_TO DO:_ Of the lines in the material below, print only those from the one containing "pyautogui.scroll(10, 836, 343)" to the one containing "pyautogui.click(894, 474)", ends included, exactly as written and without pictures.

_EXERCISE INPUT:_
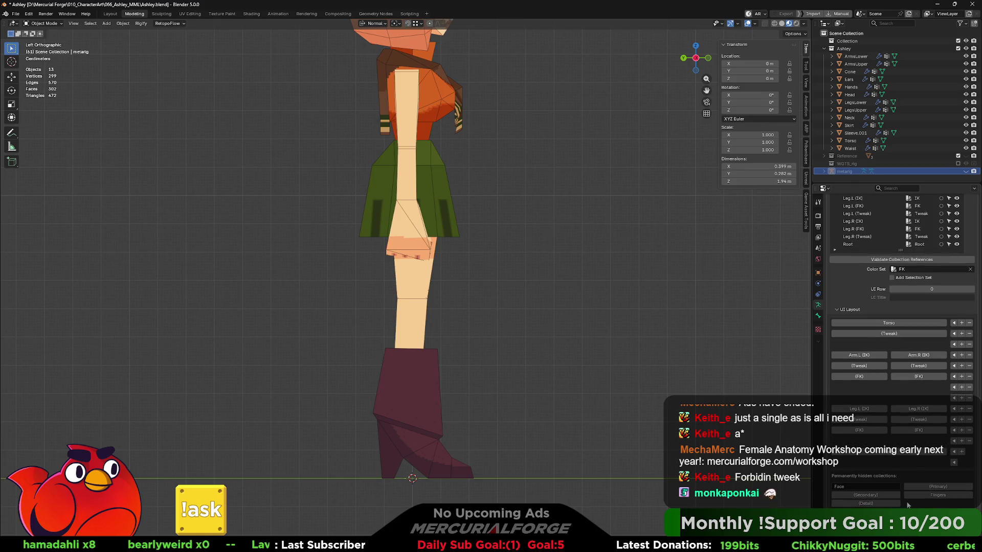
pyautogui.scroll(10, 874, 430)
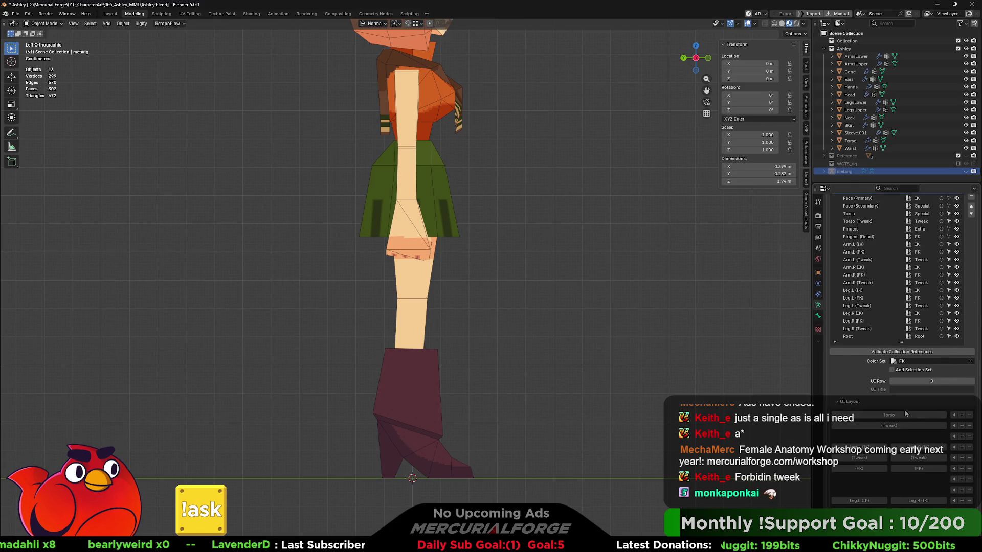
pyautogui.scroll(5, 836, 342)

...

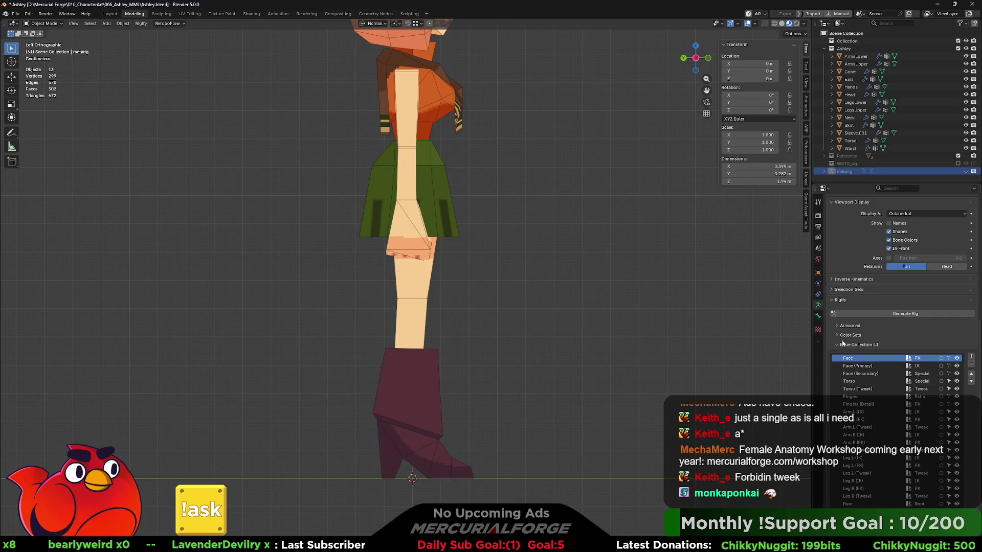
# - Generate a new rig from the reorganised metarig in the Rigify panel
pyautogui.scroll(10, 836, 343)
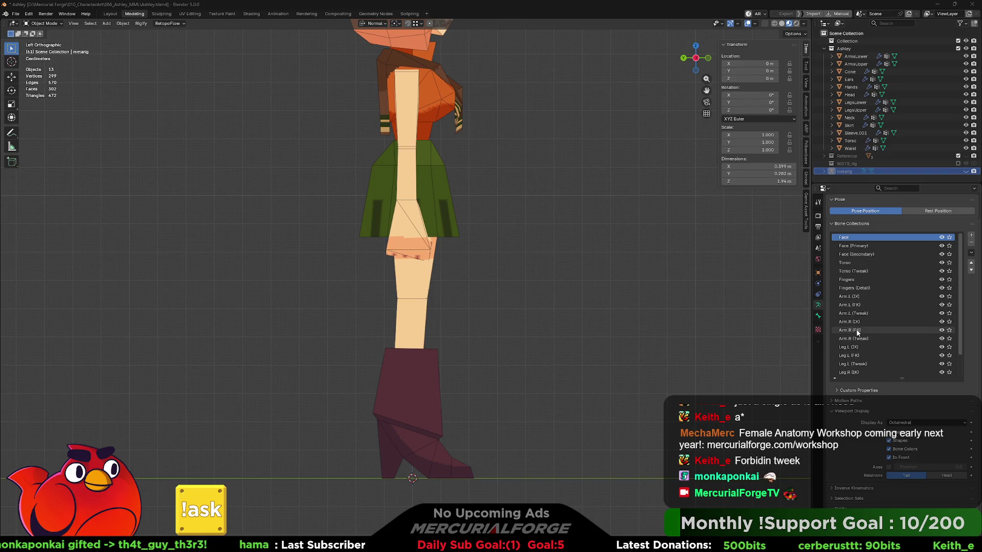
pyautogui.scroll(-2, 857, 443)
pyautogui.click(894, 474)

_RESULT:_
pyautogui.scroll(10, 836, 343)
pyautogui.scroll(-2, 857, 443)
pyautogui.click(894, 474)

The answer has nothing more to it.